Department of Neurology and Center for Stroke Research Berlin, Freie Universität Berlin and Humboldt-Universität Zu Berlin, Campus Benjamin Franklin, Charité - Universitätsmedizin, Berlin, Germany.
BMC Med Res Methodol. 2025 Feb 27;25(1):53. doi: 10.1186/s12874-025-02497-2.
Clinical studies often aim to test the non-inferiority of a treatment compared to an alternative intervention with binary matched-pairs data. These studies are often planned with methods for completely observed pairs only.
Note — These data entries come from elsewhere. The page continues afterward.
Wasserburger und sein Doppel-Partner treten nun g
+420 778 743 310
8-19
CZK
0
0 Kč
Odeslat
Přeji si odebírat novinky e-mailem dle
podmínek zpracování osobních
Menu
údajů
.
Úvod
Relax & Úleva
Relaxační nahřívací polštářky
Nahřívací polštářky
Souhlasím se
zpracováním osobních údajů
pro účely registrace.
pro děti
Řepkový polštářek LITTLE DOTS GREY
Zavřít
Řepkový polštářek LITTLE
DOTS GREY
However, if missingness is more frequent than expected or is anticipated in the planning phase, methods are needed that allow the inclusion of partially observed pairs to improve statistical power.
We propose a flexible generalized estimating equations (GEE) approach to estimate confidence intervals for the risk difference, which accommodates partially observed pairs. Using simulated data, we compare this approach to alternative methods for completely observed pairs only and to those that also include pairs with missing observations. Additionally, we reconsider the study sample size calculation by applying these methods to a study with binary matched-pairs setting.
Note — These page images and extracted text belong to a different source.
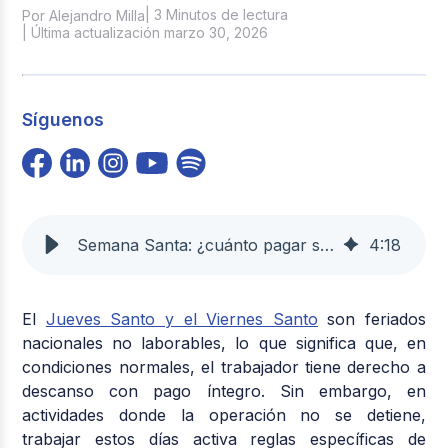
| 3 Minutos de lectura
Por Alejandro Milla
| Última actualización marzo 30, 2026
Síguenos
Semana Santa: ¿cuánto pagar si trabaja jueves y viernes? | Buk
4
:
18
El
Jueves Santo y el Viernes Santo
son
feriados
nacionales no laborables
, lo que significa que, en
condiciones normales, el trabajador tiene derecho a
descanso con pago íntegro. Sin embargo, en
actividades donde la operación no se detiene,
trabajar estos días activa reglas específicas de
In moderate to large sample sizes, the proposed GEE approach performs similarly to alternative methods for completely observed pairs only. It even results in a higher power and narrower interval widths in scenarios with missing data and where missingness follows a missing (completely) at random (MCAR / MAR) mechanism. The GEE approach is also non-inferior to alternative methods, such as multiple imputation or confidence intervals explicitly developed for missing data settings. Reconsidering the sample size calculation for an observational study, our proposed approach leads to a considerably smaller sample size than the alternative methods.
Our results indicate that the proposed GEE approach is a powerful alternative to existing methods and can be used for testing non-inferiority, even if the initial sample size calculation was based on a different statistical method. Furthermore, it increases the analytical flexibility by allowing the inclusion of additional covariates, in contrast to other methods.
临床研究通常旨在通过二元配对数据检验一种治疗方法相对于另一种替代干预措施的非劣效性。这些研究通常仅采用针对完全观察到的配对的方法进行设计。然而,如果缺失情况比预期更频繁或在规划阶段就已预计到,那么就需要能够纳入部分观察到的配对以提高统计功效的方法。
我们提出一种灵活的广义估计方程(GEE)方法来估计风险差异的置信区间,该方法适用于部分观察到的配对。使用模拟数据,我们将这种方法与仅针对完全观察到的配对的替代方法以及那些也纳入有缺失观察值的配对的方法进行比较。此外,我们通过将这些方法应用于一个二元配对设置的研究来重新考虑研究样本量的计算。
在中等至大样本量的情况下,所提出的GEE方法的表现与仅针对完全观察到的配对的替代方法相似。在存在缺失数据且缺失情况遵循随机缺失(完全随机缺失/随机缺失,MCAR/MAR)机制的情况下,它甚至具有更高的功效和更窄的区间宽度。GEE方法也不劣于替代方法,如多重插补或专门为缺失数据设置开发的置信区间。重新考虑一项观察性研究的样本量计算,我们提出的方法导致的样本量比替代方法小得多。
我们的结果表明,所提出的GEE方法是现有方法的有力替代方法,即使初始样本量计算基于不同的统计方法,也可用于检验非劣效性。此外,与其他方法相比,它通过允许纳入额外的协变量增加了分析的灵活性。